▶ **DATA TO USE**:

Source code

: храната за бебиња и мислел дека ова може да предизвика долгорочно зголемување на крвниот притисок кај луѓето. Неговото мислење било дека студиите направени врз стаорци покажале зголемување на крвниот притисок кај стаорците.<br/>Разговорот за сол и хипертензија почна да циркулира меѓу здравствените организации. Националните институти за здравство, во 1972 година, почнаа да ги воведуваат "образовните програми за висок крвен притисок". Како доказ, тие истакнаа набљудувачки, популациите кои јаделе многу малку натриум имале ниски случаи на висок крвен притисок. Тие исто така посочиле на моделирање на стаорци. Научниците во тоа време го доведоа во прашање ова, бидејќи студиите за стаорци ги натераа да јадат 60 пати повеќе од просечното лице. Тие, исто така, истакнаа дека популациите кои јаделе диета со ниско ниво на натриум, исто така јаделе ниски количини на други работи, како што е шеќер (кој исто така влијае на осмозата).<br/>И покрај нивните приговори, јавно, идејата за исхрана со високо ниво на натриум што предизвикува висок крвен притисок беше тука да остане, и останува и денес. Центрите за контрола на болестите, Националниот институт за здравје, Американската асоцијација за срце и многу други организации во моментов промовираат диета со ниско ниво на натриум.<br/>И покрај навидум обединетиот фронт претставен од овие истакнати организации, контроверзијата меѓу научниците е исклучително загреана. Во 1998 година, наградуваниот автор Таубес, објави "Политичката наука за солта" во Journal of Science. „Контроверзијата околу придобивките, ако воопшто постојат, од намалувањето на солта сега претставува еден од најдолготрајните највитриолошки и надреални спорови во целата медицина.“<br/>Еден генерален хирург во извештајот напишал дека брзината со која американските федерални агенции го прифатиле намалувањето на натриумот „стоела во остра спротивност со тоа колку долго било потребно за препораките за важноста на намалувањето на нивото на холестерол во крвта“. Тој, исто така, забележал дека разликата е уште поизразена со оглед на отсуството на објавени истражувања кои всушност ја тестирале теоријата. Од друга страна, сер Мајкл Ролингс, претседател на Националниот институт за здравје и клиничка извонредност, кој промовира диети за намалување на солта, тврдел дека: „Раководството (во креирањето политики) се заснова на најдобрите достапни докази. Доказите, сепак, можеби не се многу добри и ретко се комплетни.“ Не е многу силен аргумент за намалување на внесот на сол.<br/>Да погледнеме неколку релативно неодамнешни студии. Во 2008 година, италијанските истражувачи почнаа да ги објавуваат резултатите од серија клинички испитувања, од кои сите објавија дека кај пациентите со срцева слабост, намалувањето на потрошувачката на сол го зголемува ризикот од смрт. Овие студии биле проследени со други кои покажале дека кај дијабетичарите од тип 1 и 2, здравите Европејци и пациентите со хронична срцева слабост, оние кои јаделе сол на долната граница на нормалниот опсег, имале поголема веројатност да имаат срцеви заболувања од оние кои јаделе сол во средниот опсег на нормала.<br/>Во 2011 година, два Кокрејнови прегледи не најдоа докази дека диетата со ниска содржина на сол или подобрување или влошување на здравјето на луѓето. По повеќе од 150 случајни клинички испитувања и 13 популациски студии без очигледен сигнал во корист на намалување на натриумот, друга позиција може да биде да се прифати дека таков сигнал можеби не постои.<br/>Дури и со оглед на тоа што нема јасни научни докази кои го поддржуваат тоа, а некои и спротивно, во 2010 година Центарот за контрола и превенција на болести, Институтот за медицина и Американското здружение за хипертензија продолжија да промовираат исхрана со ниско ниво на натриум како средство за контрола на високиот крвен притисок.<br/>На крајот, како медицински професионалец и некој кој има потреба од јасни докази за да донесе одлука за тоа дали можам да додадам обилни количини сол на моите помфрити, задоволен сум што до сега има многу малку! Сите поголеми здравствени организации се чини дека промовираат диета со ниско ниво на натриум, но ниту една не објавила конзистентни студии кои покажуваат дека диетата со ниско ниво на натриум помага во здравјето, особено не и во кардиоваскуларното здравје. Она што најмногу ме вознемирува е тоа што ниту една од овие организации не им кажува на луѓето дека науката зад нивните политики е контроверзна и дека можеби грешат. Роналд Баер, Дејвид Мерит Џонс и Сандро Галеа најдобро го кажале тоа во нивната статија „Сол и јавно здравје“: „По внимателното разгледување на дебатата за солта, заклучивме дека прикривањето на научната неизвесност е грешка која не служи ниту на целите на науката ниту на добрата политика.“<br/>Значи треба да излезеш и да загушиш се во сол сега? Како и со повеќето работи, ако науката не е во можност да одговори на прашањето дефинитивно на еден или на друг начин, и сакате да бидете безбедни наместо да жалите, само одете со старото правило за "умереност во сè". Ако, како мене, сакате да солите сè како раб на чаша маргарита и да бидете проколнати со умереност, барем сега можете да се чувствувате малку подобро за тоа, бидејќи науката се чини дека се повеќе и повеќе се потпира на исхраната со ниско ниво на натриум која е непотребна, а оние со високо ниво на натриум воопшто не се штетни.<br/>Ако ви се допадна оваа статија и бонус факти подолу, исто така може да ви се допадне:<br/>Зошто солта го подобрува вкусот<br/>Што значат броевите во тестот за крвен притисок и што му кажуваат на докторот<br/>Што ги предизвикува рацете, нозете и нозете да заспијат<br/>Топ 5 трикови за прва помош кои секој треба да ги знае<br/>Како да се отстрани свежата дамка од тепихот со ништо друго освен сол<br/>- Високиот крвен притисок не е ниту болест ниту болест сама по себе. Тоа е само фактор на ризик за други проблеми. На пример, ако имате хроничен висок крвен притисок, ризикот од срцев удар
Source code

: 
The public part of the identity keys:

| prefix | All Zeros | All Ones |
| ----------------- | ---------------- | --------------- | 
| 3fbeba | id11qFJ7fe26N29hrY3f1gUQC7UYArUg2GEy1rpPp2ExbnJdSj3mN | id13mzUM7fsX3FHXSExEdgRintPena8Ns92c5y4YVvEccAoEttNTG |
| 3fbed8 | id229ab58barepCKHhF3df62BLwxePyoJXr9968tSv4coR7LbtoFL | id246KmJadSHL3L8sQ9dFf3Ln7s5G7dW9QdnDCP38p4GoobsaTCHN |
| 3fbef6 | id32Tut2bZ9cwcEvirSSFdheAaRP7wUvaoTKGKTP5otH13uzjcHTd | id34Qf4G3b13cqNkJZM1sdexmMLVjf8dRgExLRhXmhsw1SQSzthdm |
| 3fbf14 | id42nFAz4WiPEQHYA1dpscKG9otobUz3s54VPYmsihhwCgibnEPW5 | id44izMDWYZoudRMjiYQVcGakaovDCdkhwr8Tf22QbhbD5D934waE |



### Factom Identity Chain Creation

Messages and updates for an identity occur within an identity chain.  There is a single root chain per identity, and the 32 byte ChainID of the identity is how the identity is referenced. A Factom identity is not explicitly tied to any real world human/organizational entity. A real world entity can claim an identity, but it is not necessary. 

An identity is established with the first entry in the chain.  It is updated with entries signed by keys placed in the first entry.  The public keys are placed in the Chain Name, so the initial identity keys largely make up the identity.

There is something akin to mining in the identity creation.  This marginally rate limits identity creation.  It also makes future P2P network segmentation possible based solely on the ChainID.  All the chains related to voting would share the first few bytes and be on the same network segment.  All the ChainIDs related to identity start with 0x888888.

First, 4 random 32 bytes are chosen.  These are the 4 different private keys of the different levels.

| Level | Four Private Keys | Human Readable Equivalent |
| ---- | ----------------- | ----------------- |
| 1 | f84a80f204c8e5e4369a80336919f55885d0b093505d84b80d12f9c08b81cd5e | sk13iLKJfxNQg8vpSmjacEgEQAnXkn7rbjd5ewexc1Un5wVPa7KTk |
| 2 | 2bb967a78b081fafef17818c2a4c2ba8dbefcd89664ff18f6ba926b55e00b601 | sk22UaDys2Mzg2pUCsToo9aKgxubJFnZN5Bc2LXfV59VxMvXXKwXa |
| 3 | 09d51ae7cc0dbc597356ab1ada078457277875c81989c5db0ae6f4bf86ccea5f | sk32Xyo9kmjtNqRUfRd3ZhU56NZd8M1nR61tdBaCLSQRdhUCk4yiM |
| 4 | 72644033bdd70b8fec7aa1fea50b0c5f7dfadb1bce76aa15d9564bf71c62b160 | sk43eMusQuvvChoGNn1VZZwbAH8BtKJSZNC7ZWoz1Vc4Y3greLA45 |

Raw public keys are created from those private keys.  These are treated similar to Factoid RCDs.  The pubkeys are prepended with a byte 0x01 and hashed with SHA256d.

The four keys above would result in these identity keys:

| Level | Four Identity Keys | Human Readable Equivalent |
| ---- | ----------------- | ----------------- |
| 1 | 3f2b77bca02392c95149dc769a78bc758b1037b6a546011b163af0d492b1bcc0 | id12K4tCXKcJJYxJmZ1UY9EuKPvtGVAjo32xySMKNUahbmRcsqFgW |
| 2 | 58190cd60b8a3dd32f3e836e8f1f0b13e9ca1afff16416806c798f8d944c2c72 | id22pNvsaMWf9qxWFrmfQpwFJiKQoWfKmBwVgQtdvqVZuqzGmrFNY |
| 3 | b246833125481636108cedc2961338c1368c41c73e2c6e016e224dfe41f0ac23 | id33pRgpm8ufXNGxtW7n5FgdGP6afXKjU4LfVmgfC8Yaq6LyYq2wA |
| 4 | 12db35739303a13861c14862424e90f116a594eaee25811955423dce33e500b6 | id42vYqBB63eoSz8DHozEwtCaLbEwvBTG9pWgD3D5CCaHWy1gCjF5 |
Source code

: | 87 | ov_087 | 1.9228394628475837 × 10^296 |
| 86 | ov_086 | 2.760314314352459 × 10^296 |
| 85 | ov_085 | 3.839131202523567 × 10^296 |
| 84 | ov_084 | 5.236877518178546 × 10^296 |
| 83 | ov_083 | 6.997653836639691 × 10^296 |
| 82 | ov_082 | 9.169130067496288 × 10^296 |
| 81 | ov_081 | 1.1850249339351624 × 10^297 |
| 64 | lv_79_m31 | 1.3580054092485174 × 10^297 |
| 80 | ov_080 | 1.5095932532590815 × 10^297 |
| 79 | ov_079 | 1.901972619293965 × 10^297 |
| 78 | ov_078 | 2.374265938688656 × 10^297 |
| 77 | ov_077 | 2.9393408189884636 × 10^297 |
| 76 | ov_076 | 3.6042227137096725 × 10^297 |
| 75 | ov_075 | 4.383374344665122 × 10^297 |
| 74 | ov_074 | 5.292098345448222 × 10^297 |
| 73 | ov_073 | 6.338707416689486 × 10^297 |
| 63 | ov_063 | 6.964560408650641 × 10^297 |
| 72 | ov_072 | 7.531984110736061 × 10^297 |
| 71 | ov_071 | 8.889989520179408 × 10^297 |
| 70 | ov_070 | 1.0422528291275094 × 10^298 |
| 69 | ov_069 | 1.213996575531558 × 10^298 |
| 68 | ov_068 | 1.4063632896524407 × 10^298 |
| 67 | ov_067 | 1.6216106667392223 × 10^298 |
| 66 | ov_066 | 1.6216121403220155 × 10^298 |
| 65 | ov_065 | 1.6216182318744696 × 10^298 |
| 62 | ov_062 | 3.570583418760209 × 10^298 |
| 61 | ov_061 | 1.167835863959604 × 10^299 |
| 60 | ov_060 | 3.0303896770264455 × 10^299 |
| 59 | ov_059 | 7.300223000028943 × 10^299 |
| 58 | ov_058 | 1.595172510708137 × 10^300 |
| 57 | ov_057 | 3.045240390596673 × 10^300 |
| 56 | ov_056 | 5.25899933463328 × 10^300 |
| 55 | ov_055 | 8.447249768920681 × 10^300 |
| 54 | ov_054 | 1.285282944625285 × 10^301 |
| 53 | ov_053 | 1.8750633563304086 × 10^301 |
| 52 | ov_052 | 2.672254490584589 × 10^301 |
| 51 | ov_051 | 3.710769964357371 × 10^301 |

▶ **DIRECTIONS FOR THIS TASK**: Would you please copy exactly the part of the entries above that begins at the line containing "7.300223000028943 × 10^299 |" and ends at the line containing "1.285282944625285 × 10^301 |", both lines included?

▶ **REPLY TO THE TASK**:
| 59 | ov_059 | 7.300223000028943 × 10^299 |
| 58 | ov_058 | 1.595172510708137 × 10^300 |
| 57 | ov_057 | 3.045240390596673 × 10^300 |
| 56 | ov_056 | 5.25899933463328 × 10^300 |
| 55 | ov_055 | 8.447249768920681 × 10^300 |
| 54 | ov_054 | 1.285282944625285 × 10^301 |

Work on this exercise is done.